PASSAGE =
>>>>>

Showing posts with label breaking weapons. Show all posts
Showing posts with label breaking weapons. Show all posts

Thursday, March 18, 2021

Colossus Comics #1 - pt. 2

This is still Lucky Lucifer (that's a good guy's name, in case you couldn't tell). Game mechanically, I wanted to point out a rare instance of an aviator not using the wing walk stunt and just holding on for dear life. Should the fact that he's injured lower his number of available stunts? 

Storywise, I just want to point out that Lucky takes a huge gamble ditching his plane to hop onto another plane because he believes -- correctly it seems -- that the anti-aircraft gunners would ignore the still active pilot and concentrate on the plane that was going to crash soon anyway.


"Lt Lucifer, your reconnaissance -- I'm sorry, I just have to ask, why am I calling you Lt. Lucifer? Lucifer is just your nickname, right? Your father's surname isn't really Lucifer. Your mother didn't really go, 'O, I love this man, I can't wait to change my last name to Lucifer"?

That said, I like both how complex and how simple this next scenario is. It's complex in that there's going to be a lot of moving parts moving around, but simple in that most of that is going to be background detail, as the focus of our Hero is going to be on this spy retrieval side-mission. 

Given the speeds involved, the target AC for "hitting" the spy's outreached arms must be pretty low, though she can also roll "to hit" Lucifer back. 

Now, I know I have no skin in this game, but if I was the one flying into enemy territory to pick up a spy, I wouldn't go in alone; I would want at least one more plane with me to run interference.

<<<<<

PROBLEM DESCRIPTION =
Please reproduce the part of the Colossus Comics post starting with "Storywise, I just" and going on through "crash soon anyway.". The items that come next are separate material, unrelated to the Colossus Comics post.

DATA =
>>>>>

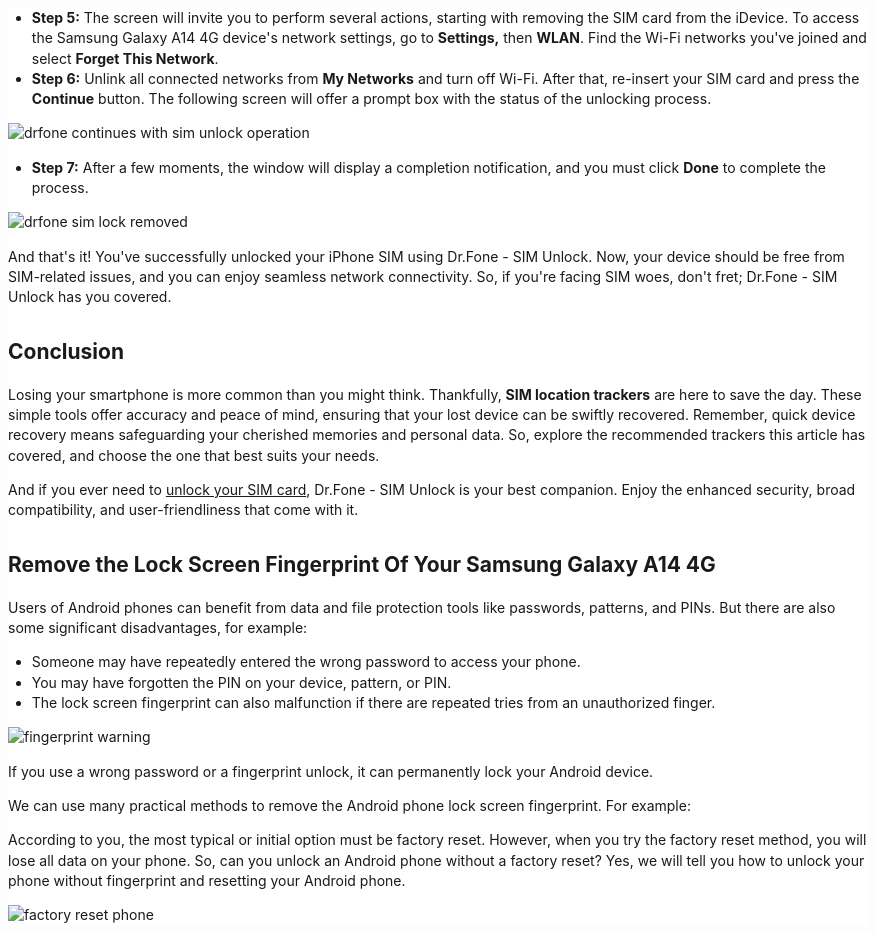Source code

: - **Step 5:** The screen will invite you to perform several actions, starting with removing the SIM card from the iDevice. To access the Samsung Galaxy A14 4G device's network settings, go to **Settings,** then **WLAN**. Find the Wi-Fi networks you've joined and select **Forget This Network**.
- **Step 6:** Unlink all connected networks from **My Networks** and turn off Wi-Fi. After that, re-insert your SIM card and press the **Continue** button. The following screen will offer a prompt box with the status of the unlocking process.

![drfone continues with sim unlock operation](https://images.wondershare.com/drfone/guide/remove-iphone-sim-5.png)

- **Step 7:** After a few moments, the window will display a completion notification, and you must click **Done** to complete the process.

![drfone sim lock removed](https://images.wondershare.com/drfone/guide/remove-iphone-sim-7.png)

And that's it! You've successfully unlocked your iPhone SIM using Dr.Fone - SIM Unlock. Now, your device should be free from SIM-related issues, and you can enjoy seamless network connectivity. So, if you're facing SIM woes, don't fret; Dr.Fone - SIM Unlock has you covered.

## Conclusion

Losing your smartphone is more common than you might think. Thankfully, **SIM location trackers** are here to save the day. These simple tools offer accuracy and peace of mind, ensuring that your lost device can be swiftly recovered. Remember, quick device recovery means safeguarding your cherished memories and personal data. So, explore the recommended trackers this article has covered, and choose the one that best suits your needs.

And if you ever need to [unlock your SIM card](https://drfone.wondershare.com/sim-unlock/android-unlock-software.html), Dr.Fone - SIM Unlock is your best companion. Enjoy the enhanced security, broad compatibility, and user-friendliness that come with it.

## Remove the Lock Screen Fingerprint Of Your Samsung Galaxy A14 4G

Users of Android phones can benefit from data and file protection tools like passwords, patterns, and PINs. But there are also some significant disadvantages, for example:

- Someone may have repeatedly entered the wrong password to access your phone.
- You may have forgotten the PIN on your device, pattern, or PIN.
- The lock screen fingerprint can also malfunction if there are repeated tries from an unauthorized finger.

![fingerprint warning](https://images.wondershare.com/drfone/article/2022/11/how-to-bypass-android-fingerprint-lock-1.jpg)

If you use a wrong password or a fingerprint unlock, it can permanently lock your Android device.

We can use many practical methods to remove the Android phone lock screen fingerprint. For example:

According to you, the most typical or initial option must be factory reset. However, when you try the factory reset method, you will lose all data on your phone. So, can you unlock an Android phone without a factory reset? Yes, we will tell you how to unlock your phone without fingerprint and resetting your Android phone.

![factory reset phone](https://images.wondershare.com/drfone/article/2022/11/how-to-bypass-android-fingerprint-lock-2.jpg)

<<<<<

RESPONSE =
Storywise, I just want to point out that Lucky takes a huge gamble ditching his plane to hop onto another plane because he believes -- correctly it seems -- that the anti-aircraft gunners would ignore the still active pilot and concentrate on the plane that was going to crash soon anyway.